Home Equity Loans 101: What You Need to Know

Home equity can be a powerful tool in a person’s financial arsenal as they move to advance their stage of life and improve their financial position. In Canada, home equity debt is quickly rising to become one of the most common sources of debt in the country. While this particular line of credit can help advance a person or family into a new and better stage of life, it can also cause problems if handled improperly or without the right knowledge.

Having a basic understanding of what home equity is, and how/when it can work for you is essential before you even consider taking a loan against your home. Read on to get a crash-course on home equity and home equity loans (curtesy of a friend who’s a mortgage broker in North York).

What is Home Equity?

To put it simply, home equity is the portion of the home that you truly own-the portion that has been paid off. As property values increase or the mortgage on the property becomes closer and closer to paid in full, the amount of equity a person has on their home increases. To figure out how much equity you have on your home, a simple calculation is in order:

The property’s market value – outstanding loan balances = home equity value

Home equity is a part of your total net worth, and you can do what you want with it. Many people pass their home equity onto their children or other heirs, while some take money out from their equity to buy a new home, pay for retirement or tackle unexpected financial obligations.

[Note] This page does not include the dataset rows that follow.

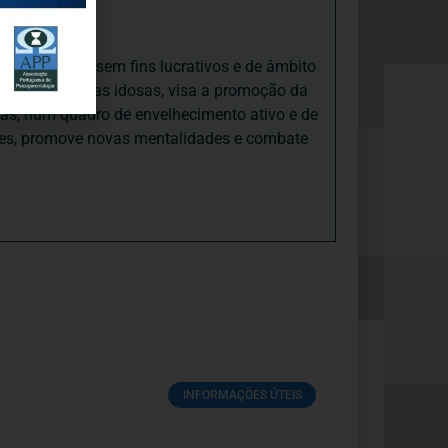
iedade Social sem fins lucrativos e de âmbito
nto e às pessoas idosas, visa a promoção da
sas, num quadro de envelhecimento ativo e de
ades, promove novas mentalidades e combate
INFORMAÇÕES ÚTEIS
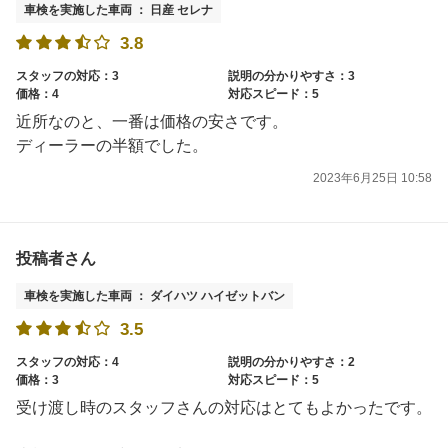
車検を実施した車両 ： 日産 セレナ
3.8
スタッフの対応：3
説明の分かりやすさ：3
価格：4
対応スピード：5
近所なのと、一番は価格の安さです。
ディーラーの半額でした。
2023年6月25日 10:58
投稿者さん
車検を実施した車両 ： ダイハツ ハイゼットバン
3.5
スタッフの対応：4
説明の分かりやすさ：2
価格：3
対応スピード：5
受け渡し時のスタッフさんの対応はとてもよかったです。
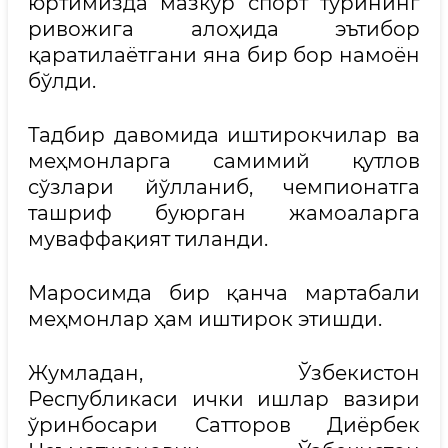
юртимизда мазкур спорт турининг
ривожига алоҳида эътибор
қаратилаётгани яна бир бор намоён
бўлди.
Тадбир давомида иштирокчилар ва
меҳмонларга самимий қутлов
сўзлари йўлланиб, чемпионатга
ташриф буюрган жамоаларга
муваффақият тиланди.
Маросимда бир қанча мартабали
меҳмонлар ҳам иштирок этишди.
Жумладан, Ўзбекистон
Республикаси ички ишлар вазири
ўринбосари Сатторов Диёрбек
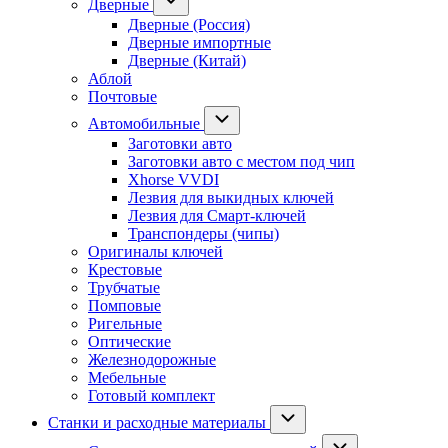
Дверные
Дверные (Россия)
Дверные импортные
Дверные (Китай)
Аблой
Почтовые
Автомобильные
Заготовки авто
Заготовки авто с местом под чип
Xhorse VVDI
Лезвия для выкидных ключей
Лезвия для Смарт-ключей
Транспондеры (чипы)
Оригиналы ключей
Крестовые
Трубчатые
Помповые
Ригельные
Оптические
Железнодорожные
Мебельные
Готовый комплект
Станки и расходные материалы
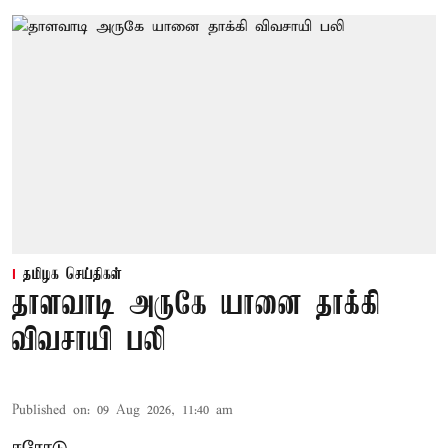
தமிழக செய்திகள்
தாளவாடி அருகே யானை தாக்கி
விவசாயி பலி
Published on
:
09 Aug 2026, 11:40 am
ஈரோடு,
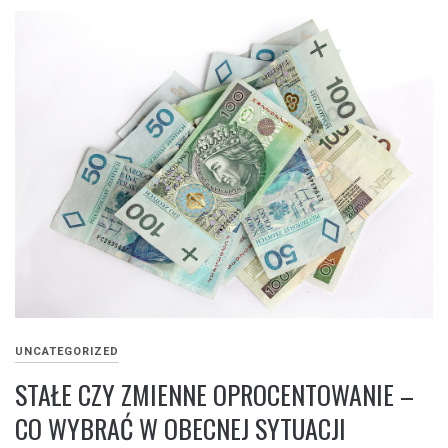
UNCATEGORIZED
STAŁE CZY ZMIENNE OPROCENTOWANIE –
CO WYBRAĆ W OBECNEJ SYTUACJI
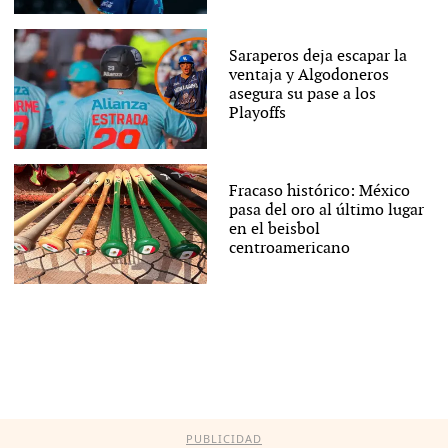
Saraperos deja escapar la
ventaja y Algodoneros
asegura su pase a los
Playoffs
Fracaso histórico: México
pasa del oro al último lugar
en el beisbol
centroamericano
PUBLICIDAD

How do I Build Home Equity?

There are two ways to build the equity of your home: paying back your mortgage loan, and the price appreciation of the house.

Price appreciation is something that is entirely out of the homeowner’s control, meaning that they can increase their home equity without even trying! When the property gains value, home equity increases all on its own.

Paying back your mortgage loan is an essential part of home ownership, as well as building home equity. The more of the loan that you have paid off, the more the house really “belongs” to you.

What are Home Equity Loans?

Home equity loans are very easy to obtain when compared to other forms of loans that you might qualify for. It makes a large sum of money available to you at relatively low interest rates, so you might be tempted to reach for it when a sudden expense comes up or you need to make some big renovations around the house.

It is also called a “second mortgage” when you borrow money against the value of your house. You will not only be responsible for paying the remaining balance of your existing mortgage, but you will also have to pay back the amount borrowed against its equity as well.

There are two types of home equity loans:

  • Lump-sum home equity loans, wherein the homeowner gets a one-time, large-sum payment. This typically comes with a fixed-rate interest.
  • Home Equity Lines of Credit (HELOC), which allows the homeowner to withdraw funds as needed. HELOC loans come with variable-rate interest.

What are the Downsides of Home Equity Loans?

Taking a loan against the value of your home can be a tremendous step in the right direction, particularly if your financial situation doesn’t change in any significant way. However, a loan of this nature isn’t without its risks. As per the terms of a home equity loan, the home itself is used as a form of collateral. This means that the bank can take the home and then sell it to get their money back if you default on your loan repayments.

The possibility of losing one’s home in this case is reason enough to be especially wary when considering home equity loans. When large life expenses rear their heads and have you considering borrowing against the value of your home, be cautious. These loans are incredibly tempting, but carry with them a significant risk that could leave you or your family without a home.